Exercise instructions ▸
Tell how many lines below include the word "round". Only the number should appear.

Records drawn from a dataset

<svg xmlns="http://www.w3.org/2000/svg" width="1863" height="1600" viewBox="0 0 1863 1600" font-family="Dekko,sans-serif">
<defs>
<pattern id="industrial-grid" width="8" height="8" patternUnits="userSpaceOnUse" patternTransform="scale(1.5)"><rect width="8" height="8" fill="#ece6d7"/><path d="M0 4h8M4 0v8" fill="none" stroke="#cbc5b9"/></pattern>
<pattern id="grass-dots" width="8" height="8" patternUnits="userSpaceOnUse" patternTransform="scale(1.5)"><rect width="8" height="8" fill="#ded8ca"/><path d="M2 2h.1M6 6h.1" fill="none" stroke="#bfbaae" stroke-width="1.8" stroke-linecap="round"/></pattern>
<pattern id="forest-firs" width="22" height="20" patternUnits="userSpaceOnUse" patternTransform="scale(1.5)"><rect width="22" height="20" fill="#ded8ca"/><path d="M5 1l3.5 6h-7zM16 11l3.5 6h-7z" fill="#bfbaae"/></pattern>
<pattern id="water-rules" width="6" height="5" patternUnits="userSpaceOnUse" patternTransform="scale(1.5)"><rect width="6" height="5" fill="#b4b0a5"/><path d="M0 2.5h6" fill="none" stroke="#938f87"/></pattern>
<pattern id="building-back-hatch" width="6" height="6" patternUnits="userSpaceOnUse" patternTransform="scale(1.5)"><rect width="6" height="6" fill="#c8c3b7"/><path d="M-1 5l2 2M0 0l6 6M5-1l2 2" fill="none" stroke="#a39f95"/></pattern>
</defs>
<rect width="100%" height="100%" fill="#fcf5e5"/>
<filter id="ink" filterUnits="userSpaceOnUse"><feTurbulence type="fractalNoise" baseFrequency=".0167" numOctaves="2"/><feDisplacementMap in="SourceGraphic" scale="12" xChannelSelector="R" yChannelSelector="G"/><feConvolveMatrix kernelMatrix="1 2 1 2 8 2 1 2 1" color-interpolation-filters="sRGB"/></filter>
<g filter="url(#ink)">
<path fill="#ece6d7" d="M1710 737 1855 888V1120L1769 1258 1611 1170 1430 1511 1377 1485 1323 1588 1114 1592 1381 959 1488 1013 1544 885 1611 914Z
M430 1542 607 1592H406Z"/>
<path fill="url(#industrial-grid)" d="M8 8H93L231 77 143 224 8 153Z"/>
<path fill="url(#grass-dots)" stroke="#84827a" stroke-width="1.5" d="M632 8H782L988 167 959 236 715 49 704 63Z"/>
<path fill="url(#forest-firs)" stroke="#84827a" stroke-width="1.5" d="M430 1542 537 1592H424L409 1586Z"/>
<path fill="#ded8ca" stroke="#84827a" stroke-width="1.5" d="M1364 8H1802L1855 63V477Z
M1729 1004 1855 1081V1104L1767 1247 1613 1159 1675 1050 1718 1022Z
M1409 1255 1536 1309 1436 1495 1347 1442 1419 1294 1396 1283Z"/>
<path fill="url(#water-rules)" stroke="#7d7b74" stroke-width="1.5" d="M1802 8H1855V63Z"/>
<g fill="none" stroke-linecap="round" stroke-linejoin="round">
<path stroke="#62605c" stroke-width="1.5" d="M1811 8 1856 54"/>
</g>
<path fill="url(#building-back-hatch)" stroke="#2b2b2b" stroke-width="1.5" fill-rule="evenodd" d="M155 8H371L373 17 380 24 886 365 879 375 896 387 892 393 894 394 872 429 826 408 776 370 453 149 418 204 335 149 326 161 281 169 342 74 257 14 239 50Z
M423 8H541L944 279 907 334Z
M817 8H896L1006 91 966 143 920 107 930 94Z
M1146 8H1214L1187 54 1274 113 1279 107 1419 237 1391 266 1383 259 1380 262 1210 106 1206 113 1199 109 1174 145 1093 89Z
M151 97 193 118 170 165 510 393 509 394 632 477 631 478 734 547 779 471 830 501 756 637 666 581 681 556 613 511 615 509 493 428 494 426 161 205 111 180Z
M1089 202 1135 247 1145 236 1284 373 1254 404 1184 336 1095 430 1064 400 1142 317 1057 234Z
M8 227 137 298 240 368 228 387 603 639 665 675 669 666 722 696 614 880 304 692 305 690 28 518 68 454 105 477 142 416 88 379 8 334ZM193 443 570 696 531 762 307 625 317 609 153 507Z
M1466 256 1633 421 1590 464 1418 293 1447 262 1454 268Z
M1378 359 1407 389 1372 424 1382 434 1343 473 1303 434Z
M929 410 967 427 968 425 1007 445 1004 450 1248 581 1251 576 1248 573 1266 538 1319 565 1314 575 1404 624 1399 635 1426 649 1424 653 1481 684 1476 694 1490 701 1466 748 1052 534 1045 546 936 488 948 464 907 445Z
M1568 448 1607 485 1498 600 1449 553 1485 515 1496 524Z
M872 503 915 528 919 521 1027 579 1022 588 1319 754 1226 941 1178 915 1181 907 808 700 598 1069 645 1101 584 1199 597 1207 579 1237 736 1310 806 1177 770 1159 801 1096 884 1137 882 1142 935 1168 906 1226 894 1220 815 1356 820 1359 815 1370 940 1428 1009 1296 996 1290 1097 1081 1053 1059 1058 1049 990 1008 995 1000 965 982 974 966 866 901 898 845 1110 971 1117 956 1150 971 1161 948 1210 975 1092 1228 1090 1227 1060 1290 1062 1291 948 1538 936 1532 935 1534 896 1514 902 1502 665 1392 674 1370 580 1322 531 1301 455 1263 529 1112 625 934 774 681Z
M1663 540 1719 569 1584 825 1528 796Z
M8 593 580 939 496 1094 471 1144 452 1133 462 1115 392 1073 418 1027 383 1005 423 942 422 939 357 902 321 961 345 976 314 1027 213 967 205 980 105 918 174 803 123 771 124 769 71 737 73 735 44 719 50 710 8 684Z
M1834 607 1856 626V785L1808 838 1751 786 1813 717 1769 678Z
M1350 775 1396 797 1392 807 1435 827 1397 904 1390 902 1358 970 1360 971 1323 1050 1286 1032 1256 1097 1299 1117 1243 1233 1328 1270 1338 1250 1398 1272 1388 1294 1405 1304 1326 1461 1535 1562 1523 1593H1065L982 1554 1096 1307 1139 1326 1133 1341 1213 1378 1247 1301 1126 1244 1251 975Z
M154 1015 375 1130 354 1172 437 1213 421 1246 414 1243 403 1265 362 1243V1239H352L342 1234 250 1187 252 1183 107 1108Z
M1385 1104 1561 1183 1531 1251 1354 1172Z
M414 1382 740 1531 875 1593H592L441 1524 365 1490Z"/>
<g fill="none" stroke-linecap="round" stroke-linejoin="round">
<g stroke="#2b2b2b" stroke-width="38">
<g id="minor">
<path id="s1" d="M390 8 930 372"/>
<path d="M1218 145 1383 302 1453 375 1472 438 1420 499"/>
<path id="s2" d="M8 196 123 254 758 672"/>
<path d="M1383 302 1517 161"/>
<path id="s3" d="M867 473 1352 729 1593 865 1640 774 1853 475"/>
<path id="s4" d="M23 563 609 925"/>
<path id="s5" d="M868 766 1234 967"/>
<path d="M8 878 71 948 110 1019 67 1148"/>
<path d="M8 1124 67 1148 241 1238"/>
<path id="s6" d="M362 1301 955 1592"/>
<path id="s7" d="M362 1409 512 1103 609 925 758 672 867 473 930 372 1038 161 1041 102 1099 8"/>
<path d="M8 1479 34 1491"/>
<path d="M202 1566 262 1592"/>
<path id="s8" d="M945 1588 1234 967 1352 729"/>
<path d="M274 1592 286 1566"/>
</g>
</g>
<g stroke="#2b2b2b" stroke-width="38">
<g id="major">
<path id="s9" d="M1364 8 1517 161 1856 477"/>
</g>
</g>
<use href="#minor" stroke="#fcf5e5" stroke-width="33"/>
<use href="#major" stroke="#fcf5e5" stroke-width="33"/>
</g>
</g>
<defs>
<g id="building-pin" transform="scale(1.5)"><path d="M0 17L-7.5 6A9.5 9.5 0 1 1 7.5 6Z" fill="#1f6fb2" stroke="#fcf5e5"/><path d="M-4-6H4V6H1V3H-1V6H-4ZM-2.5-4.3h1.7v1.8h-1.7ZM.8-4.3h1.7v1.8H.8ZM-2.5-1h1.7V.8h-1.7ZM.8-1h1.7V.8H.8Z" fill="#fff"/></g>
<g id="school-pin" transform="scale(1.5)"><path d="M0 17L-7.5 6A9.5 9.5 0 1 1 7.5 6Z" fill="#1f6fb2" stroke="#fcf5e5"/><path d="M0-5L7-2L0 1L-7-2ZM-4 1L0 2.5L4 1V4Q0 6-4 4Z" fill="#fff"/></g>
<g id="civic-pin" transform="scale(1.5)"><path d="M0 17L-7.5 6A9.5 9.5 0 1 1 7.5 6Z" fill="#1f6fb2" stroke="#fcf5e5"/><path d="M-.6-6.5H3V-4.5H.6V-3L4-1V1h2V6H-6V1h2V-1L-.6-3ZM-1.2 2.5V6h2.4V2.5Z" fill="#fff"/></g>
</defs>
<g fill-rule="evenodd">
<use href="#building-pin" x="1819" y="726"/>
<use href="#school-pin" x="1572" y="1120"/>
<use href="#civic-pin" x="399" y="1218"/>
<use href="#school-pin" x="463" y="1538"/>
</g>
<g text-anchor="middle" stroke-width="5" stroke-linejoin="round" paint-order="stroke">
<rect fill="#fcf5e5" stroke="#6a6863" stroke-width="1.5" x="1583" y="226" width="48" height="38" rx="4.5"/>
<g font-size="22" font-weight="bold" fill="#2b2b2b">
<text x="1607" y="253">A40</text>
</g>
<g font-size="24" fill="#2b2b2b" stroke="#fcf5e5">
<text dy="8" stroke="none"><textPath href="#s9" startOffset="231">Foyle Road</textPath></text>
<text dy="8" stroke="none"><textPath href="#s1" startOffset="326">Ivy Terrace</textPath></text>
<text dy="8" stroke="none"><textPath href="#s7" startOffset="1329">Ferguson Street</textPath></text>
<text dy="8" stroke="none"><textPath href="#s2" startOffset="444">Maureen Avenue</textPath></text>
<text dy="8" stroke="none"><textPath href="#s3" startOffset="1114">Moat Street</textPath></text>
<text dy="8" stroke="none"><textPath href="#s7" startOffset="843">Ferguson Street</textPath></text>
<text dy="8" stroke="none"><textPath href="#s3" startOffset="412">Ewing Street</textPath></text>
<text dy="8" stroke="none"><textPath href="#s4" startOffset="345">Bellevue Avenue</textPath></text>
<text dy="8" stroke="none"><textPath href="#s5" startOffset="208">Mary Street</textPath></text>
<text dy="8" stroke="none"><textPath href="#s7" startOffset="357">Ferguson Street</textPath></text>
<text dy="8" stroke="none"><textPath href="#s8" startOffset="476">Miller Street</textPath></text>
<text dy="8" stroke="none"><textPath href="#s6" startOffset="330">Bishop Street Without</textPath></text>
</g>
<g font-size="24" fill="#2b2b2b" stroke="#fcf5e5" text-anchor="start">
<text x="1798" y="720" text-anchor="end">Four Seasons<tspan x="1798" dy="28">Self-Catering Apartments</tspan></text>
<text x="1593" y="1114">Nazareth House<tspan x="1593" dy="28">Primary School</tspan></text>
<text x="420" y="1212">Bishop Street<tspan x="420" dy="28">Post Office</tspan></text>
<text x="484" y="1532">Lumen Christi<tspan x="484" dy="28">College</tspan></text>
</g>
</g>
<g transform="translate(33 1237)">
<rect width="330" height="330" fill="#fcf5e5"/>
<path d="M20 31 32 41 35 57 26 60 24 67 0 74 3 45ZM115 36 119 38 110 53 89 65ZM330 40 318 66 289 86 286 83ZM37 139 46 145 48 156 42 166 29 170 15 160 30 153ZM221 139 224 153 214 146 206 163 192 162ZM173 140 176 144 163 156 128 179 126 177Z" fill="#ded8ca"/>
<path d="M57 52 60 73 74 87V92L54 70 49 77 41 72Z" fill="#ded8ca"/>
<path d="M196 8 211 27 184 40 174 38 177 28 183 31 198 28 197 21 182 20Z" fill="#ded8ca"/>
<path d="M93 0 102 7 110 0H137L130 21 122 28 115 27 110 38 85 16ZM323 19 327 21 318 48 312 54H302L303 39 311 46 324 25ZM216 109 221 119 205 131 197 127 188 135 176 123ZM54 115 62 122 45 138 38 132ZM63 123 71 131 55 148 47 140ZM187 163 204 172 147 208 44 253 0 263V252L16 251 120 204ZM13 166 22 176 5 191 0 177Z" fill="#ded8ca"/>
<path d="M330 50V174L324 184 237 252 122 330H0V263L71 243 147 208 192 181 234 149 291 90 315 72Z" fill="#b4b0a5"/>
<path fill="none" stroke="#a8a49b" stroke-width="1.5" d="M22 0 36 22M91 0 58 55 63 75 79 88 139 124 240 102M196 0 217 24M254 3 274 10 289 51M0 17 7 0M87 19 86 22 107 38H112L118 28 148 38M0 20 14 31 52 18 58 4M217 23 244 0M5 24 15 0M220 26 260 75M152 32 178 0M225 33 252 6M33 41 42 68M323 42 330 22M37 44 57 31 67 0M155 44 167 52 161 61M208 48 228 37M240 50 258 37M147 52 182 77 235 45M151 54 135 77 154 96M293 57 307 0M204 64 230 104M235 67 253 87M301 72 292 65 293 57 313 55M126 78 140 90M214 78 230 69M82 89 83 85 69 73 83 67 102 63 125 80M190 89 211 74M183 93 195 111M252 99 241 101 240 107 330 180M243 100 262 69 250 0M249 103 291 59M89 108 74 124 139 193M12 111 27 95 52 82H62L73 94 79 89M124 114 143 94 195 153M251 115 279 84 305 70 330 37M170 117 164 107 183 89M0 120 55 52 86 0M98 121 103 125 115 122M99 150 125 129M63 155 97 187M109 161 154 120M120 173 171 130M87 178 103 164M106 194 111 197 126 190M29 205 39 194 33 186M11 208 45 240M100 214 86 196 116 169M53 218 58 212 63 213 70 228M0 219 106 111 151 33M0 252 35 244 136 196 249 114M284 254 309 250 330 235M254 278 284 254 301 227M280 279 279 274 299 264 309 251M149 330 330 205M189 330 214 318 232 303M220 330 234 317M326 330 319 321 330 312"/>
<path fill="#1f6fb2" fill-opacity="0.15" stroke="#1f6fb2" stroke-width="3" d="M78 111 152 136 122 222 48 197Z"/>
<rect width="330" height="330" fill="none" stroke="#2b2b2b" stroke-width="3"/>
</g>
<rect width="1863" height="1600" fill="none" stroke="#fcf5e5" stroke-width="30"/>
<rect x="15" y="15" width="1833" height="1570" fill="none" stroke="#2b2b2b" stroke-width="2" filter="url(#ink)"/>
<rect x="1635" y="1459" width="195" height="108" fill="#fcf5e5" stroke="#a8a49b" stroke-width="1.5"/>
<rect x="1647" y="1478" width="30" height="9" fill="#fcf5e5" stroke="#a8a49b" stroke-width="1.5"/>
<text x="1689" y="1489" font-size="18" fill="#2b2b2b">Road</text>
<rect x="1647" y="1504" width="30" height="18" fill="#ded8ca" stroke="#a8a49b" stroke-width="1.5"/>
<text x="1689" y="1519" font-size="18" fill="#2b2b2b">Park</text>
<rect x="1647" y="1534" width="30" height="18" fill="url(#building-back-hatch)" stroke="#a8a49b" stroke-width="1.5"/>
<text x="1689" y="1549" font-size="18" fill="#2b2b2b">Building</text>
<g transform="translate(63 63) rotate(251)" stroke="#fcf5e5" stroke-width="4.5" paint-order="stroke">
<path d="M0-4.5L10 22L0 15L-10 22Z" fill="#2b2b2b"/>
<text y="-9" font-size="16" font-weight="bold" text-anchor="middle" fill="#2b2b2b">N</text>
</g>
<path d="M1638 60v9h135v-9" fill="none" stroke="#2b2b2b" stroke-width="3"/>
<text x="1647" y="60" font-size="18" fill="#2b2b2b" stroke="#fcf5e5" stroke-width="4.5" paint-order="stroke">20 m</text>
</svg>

Expected output ▸
4